In a 2008 study using monozygotic and dizygotic twins, genetic evidence was given for a general factor of personality. This work has indicated that there may be an underlying genetic component for Musek's blend of all socially desirable personality dimensions. Rushton conjectured that this highest-level personality dimension represents human evolutionary development toward "more efficient persons—those who are more level-headed, agreeable, friendly, dependable, and open."

===Criticism of higher-order factors===
Proponents of the Big Five and the HEXACO model of personality structure respectively have argued that the dimensions of these models are orthogonal and irreducible and that Digman's two higher-order factors are not valid.
They argued that intercorrelations between personality factors of the Big Five and the HEXACO model can be explained due to lower order traits that represent blends of otherwise orthogonal factors, and that postulating higher-order factors is unnecessary. For example, interpersonal warmth blends both extraversion and agreeableness. Costa and McCrae pointed out that in an analysis of three different personality scales designed to assess five factor model traits, Digman's two-factor solution could not be replicated across these instruments. For example, in two of the scales analysed, conscientiousness loaded more strongly with extraversion and openness to experience on one factor, than with neuroticism and agreeableness on the other factor. On an adjective rating scale, openness to experience loaded nearly equally on both factors. Five factor solutions on the other hand were replicated across all three scales.

The use of factor analysis to derive verbal descriptors of human characteristics of mixed origins (biologically- and socially-based) was criticised due to the linearity of used correlations that factors are based on and for factors' independence.

A number of published studies have also argued against the existence of a general factor of personality. For example, Muncer critiqued the study by Rushton and Irwing that had claimed to find a general factor of personality based on a new analysis of Digman's data. Muncer argued that Rushton and Irwing's meta-analysis was unreliable due to heterogeneous correlations between the Big Five factors analysed. Furthermore, the extent of such heterogeneity is strong evidence against the existence of such a general factor.

More importantly, Muncer argued, evolutionary theory does not support the existence of a general factor of personality. Evolutionary theory proposes that organisms survive due to the goodness of fit between their characteristics and their environment. Humans have flourished in a diverse range of environments, yet Rushton et al.'s theory proposes that high levels of a single personality dimension have been adaptive throughout all of human evolution which would require a constant environment throughout this evolutionary period. In contrast, many other evolutionary theorists have proposed that environmental heterogeneity actually supports diversity in traits, because given traits may be adaptive in some environments and not in others.

Furthermore, there is a lack of evidence that high levels of a general factor of personality would necessarily confer reproductive advantages. For example, people with antisocial personality traits (hence a low general factor of personality) may have a higher than average number of sexual partners.

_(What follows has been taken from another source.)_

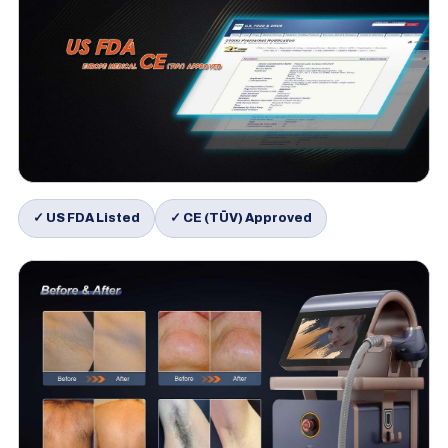
✓ US FDA Listed
✓ CE (TÜV) Approved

Proponents of the GFP like Rushton would likely object to this by pointing at recent discontinuities in the human fitness landscape in particular. But then, further, evolutionary theory suggests that sex differences in personality traits may enhance reproductive success for each sex. Cross-cultural studies have, however, found that women tend to be higher than men on both neuroticism and agreeableness, even though selection for a unitary general factor would mean that high agreeableness would be associated with low neuroticism. Therefore, the existence of a unitary aggregate personality factor may appear to be problematic from an evolutionary perspective. On the other hand, this could be accounted for by means of the dual constraints of the aforementioned sexual selection on the one and of especially child-morality as a function of neuroticism on the other hand.